### Provided entries ###

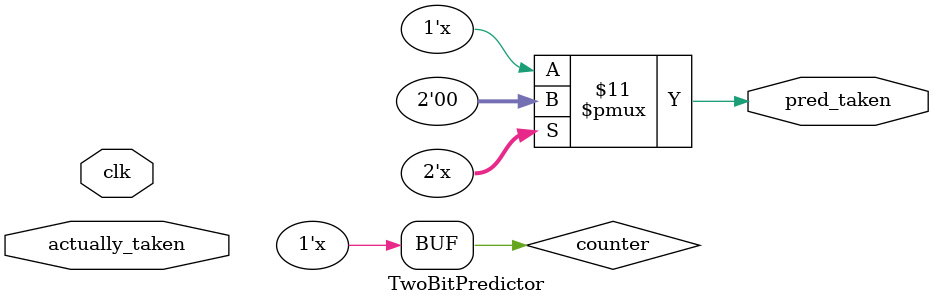
<source format=v>
module TwoBitPredictor(
    actually_taken,
    clk,
    pred_taken
);
    input actually_taken;
    input clk;
    output reg pred_taken;
    
    reg counter = 2'b00;
    
    /*

    Two bit Hysteresis counter

    */
    always @(clk) begin
        case (counter)
            2'b00: begin
                counter = actually_taken == 1 ? 2'b01 : 2'b00;
            end
            2'b01: begin
                counter = actually_taken == 1 ? 2'b11 : 2'b00;
            end
            2'b10: begin
                counter = actually_taken == 1 ? 2'b11 : 2'b00;
            end
            2'b11: begin
                counter = actually_taken == 1 ? 2'b11 : 2'b10;
            end
        endcase

        case (counter)
            2'b00: begin
                pred_taken = 0;
            end
            2'b01: begin
                pred_taken = 0;
            end
            2'b10: begin
                pred_taken = 1;
            end
            2'b11: begin
                pred_taken = 1;
            end
        endcase
    end
endmodule
</source>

###

- [Instructions to follow] Give the entries above again word for word, without the pictures.

- [Your solution]
<source format=v>
module TwoBitPredictor(
    actually_taken,
    clk,
    pred_taken
);
    input actually_taken;
    input clk;
    output reg pred_taken;
    
    reg counter = 2'b00;
    
    /*

    Two bit Hysteresis counter

    */
    always @(clk) begin
        case (counter)
            2'b00: begin
                counter = actually_taken == 1 ? 2'b01 : 2'b00;
            end
            2'b01: begin
                counter = actually_taken == 1 ? 2'b11 : 2'b00;
            end
            2'b10: begin
                counter = actually_taken == 1 ? 2'b11 : 2'b00;
            end
            2'b11: begin
                counter = actually_taken == 1 ? 2'b11 : 2'b10;
            end
        endcase

        case (counter)
            2'b00: begin
                pred_taken = 0;
            end
            2'b01: begin
                pred_taken = 0;
            end
            2'b10: begin
                pred_taken = 1;
            end
            2'b11: begin
                pred_taken = 1;
            end
        endcase
    end
endmodule
</source>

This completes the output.